Farmers’ markets are fun, friendly places to buy produce at its freshest
By Vicki Meade
Article in the Summer 1997 issue of Annapolis Quarterly
Excerpt
The blush of ripe tomatoes, the vibrant green of snap beans, yellow-gold squash, and red raspberries—farmers’ markets are so colorful they’re part rainbow.
They smell good, too. Close your eyes and inhale the essence of melons, peaches, basil, mint, chives, and maybe fresh-baked blueberry pie or cinnamon buns. Bite into a peach and it explodes with flavor.
That farmers’ markets cheer the senses is reason enough to seek them out, not to mention the freshness of the produce and the reasonable prices. And then there are the vendors.
At the farmers’ market in Berlin, a few miles from Ocean City, Judy Ashton sells bedding plants, perennials, and herbs she raises In her yard on Main Street. She has a hearty laugh and loves to kid around, but she’s serious about what she grows. “I’d rather spend a half hour explaining to someone how to plant something, where to put it, how to take care of it, than have them walk away not knowing. I work real hard to grow my things. I don’t want them to die a week after I sell them.”

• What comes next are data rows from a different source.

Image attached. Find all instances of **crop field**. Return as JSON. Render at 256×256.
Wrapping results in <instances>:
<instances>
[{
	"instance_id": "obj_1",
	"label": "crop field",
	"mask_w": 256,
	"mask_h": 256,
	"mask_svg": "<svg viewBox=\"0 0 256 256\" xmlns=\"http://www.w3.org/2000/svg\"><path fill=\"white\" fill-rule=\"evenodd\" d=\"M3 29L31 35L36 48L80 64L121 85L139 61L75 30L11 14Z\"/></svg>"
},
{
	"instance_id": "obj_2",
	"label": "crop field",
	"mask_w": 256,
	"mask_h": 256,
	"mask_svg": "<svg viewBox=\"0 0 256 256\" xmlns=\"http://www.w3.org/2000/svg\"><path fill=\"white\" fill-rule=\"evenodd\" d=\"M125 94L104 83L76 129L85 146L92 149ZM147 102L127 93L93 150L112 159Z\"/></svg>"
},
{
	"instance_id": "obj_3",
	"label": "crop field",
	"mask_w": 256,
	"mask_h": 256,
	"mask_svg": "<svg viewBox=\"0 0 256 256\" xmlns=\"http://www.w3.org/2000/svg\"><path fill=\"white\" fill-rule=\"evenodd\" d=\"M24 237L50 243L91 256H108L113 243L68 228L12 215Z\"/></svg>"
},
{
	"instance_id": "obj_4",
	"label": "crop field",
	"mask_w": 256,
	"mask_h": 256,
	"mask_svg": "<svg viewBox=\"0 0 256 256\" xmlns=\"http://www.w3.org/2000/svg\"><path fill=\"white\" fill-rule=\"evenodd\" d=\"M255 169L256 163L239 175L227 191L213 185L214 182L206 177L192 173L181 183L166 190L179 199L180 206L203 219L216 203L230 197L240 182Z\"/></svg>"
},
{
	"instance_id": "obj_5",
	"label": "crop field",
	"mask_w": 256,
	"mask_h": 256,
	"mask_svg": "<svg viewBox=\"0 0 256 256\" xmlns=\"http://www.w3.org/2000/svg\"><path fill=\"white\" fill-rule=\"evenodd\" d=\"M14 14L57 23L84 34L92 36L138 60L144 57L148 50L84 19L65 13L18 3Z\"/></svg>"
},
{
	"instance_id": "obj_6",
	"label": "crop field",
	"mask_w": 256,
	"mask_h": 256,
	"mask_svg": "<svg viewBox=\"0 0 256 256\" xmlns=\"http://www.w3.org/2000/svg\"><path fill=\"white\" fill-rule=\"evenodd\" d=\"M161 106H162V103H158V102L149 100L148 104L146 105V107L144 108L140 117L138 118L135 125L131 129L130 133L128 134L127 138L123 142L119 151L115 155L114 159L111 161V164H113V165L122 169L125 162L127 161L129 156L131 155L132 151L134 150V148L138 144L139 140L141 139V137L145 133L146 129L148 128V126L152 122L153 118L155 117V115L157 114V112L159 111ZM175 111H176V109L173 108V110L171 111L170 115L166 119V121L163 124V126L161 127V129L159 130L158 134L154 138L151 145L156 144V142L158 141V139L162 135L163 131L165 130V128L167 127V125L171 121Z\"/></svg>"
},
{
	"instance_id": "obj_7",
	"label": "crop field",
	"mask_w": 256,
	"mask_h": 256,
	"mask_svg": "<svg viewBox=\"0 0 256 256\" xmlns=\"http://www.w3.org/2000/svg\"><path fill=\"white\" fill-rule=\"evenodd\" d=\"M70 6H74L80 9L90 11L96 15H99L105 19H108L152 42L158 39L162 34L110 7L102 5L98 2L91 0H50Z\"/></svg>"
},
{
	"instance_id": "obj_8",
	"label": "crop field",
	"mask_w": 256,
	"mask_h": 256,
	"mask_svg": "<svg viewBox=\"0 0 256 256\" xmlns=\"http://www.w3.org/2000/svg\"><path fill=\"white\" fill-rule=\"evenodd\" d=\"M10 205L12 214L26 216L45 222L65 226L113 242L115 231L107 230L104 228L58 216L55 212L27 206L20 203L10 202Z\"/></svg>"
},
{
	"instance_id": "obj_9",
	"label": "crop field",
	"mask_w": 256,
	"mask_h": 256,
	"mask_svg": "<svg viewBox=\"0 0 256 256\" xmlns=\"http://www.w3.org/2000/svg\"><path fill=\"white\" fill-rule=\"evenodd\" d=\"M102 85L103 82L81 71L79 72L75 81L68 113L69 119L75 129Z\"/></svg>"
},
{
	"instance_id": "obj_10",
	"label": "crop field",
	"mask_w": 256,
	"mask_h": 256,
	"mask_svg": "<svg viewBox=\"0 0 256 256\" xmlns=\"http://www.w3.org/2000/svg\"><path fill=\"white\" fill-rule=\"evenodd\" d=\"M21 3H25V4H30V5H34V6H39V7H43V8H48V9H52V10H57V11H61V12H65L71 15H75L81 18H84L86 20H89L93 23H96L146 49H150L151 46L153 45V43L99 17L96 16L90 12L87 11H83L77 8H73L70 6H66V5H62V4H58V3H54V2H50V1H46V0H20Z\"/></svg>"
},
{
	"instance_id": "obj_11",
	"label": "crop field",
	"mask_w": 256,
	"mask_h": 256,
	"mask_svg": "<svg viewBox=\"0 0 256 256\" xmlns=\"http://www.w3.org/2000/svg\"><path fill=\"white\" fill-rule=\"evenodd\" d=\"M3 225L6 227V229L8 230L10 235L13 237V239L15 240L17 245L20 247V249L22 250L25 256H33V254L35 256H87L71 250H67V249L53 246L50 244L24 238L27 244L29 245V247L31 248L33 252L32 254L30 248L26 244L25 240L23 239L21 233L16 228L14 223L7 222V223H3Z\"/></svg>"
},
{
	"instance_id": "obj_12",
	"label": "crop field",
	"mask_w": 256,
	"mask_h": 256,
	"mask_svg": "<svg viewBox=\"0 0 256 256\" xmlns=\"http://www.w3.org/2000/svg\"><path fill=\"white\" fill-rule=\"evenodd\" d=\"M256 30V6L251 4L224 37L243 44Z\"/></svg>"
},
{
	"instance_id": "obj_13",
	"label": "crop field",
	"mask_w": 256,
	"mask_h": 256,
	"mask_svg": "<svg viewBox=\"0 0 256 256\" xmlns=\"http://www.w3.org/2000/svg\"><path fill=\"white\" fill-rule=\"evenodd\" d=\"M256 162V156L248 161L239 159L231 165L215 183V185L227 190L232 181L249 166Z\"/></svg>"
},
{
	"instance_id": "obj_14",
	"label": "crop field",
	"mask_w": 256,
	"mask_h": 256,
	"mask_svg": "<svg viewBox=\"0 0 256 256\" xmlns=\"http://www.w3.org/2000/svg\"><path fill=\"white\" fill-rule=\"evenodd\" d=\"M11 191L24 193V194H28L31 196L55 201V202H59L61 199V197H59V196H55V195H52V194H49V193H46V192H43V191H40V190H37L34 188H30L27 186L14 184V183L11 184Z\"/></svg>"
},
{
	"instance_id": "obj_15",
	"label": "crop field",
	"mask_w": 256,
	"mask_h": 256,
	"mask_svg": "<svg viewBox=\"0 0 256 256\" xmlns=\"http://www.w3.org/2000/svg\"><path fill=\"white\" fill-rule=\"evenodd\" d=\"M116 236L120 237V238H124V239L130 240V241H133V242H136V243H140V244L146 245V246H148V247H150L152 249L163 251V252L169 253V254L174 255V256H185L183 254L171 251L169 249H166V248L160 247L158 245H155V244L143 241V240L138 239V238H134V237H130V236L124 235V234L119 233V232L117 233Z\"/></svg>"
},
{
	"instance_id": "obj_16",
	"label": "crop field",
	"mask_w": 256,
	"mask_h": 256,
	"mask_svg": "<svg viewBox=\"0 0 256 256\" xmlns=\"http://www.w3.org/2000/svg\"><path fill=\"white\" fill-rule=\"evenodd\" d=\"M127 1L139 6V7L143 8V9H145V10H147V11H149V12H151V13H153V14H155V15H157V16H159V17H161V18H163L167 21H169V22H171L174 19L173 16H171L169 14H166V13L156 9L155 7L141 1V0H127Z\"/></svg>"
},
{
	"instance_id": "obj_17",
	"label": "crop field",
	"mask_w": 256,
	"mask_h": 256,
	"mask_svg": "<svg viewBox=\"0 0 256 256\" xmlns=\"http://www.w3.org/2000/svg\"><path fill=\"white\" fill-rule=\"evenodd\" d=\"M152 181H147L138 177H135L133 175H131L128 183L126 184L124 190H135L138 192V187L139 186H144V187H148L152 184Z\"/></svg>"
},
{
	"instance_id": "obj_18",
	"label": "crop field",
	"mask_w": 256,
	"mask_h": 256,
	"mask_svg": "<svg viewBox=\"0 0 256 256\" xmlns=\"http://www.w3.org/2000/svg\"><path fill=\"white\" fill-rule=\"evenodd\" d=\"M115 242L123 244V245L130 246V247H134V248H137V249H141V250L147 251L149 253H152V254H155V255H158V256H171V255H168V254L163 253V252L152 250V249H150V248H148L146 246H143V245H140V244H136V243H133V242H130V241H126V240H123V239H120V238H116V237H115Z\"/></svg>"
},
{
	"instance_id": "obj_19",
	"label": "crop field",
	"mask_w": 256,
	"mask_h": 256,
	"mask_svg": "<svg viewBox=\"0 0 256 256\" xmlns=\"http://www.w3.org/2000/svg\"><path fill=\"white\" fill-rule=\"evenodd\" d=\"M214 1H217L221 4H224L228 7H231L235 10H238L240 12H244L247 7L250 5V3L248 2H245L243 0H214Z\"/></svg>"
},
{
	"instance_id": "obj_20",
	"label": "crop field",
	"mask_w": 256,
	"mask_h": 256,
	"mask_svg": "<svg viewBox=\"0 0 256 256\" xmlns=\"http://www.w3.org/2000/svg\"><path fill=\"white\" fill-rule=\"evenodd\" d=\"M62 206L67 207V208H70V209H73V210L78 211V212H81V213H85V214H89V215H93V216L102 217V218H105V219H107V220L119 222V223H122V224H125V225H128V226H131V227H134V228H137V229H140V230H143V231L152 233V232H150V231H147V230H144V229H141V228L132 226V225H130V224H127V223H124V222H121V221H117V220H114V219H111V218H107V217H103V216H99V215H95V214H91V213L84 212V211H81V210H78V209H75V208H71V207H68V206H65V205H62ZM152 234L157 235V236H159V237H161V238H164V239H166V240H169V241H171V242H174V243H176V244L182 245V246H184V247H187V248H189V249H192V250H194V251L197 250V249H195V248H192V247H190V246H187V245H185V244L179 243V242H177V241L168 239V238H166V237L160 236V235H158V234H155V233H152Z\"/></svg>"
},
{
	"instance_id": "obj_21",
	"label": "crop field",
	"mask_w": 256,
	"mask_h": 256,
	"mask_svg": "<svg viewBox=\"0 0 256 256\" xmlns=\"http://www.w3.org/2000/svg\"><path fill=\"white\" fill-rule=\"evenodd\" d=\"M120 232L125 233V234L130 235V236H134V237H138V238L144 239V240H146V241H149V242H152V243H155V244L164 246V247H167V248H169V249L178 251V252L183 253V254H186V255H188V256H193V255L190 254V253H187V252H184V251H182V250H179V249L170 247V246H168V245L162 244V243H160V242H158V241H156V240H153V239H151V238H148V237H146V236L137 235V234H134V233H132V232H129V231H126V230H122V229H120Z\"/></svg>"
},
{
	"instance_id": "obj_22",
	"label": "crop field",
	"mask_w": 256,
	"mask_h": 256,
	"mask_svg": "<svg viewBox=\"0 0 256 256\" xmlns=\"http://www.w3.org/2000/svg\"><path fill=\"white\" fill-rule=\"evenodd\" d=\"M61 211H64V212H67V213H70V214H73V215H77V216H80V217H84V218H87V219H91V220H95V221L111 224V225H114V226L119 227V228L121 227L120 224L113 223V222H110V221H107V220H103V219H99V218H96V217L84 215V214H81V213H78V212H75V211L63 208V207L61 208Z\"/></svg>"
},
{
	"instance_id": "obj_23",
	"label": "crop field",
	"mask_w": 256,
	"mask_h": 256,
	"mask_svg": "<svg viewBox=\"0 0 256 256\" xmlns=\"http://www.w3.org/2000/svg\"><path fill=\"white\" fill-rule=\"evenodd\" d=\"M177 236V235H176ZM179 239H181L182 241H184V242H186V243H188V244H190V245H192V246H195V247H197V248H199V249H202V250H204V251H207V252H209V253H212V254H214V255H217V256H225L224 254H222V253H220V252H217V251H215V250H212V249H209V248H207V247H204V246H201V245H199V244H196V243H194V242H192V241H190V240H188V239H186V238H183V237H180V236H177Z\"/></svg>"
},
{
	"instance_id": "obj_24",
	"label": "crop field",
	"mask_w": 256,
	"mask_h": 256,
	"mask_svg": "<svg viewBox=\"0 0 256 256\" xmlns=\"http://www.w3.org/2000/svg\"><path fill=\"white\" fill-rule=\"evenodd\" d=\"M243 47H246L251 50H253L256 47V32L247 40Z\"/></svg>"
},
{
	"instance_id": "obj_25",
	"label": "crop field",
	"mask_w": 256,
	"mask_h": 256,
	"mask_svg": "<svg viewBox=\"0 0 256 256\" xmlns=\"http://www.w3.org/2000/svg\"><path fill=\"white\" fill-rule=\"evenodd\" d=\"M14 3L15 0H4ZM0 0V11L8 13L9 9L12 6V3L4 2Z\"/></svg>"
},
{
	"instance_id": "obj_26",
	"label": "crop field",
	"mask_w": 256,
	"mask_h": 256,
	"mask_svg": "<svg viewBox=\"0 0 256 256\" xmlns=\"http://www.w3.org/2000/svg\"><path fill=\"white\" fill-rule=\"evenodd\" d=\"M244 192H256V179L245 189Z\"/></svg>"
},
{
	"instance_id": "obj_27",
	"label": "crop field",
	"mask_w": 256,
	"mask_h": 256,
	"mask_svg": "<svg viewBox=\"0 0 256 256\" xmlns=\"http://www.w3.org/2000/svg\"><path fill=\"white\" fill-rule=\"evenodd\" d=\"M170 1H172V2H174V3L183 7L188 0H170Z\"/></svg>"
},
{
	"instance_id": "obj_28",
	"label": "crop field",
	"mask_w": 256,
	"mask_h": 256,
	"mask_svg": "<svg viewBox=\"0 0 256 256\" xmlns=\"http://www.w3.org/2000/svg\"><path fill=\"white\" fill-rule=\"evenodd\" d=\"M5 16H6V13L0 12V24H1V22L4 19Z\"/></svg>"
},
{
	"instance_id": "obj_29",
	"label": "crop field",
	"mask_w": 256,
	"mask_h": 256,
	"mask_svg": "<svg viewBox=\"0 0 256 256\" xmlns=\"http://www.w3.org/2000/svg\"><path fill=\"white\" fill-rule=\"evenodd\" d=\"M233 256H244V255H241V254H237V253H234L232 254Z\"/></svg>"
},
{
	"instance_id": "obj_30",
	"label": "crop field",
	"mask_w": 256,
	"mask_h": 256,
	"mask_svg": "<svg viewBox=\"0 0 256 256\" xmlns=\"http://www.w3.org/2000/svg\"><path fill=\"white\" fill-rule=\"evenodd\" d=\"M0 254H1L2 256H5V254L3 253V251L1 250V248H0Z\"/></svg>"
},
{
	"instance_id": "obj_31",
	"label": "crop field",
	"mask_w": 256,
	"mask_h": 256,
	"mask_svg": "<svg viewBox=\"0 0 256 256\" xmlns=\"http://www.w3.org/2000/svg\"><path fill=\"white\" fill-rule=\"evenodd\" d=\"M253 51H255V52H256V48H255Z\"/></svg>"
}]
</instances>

Jim Bennett grows 14 varieties of peaches on Delaware farmland his family has owned since 1867, and sells them at four Maryland farmers’ markets. Even as he tells you about the travails of cultivating fruit — like the two years all the blossoms froze and dropped off, resulting in the loss of his whole crop—he’s emphasizing his pride in his product. “We stand behind our peaches. If somebody buys some and doesn’t like them, we’ll replace them.”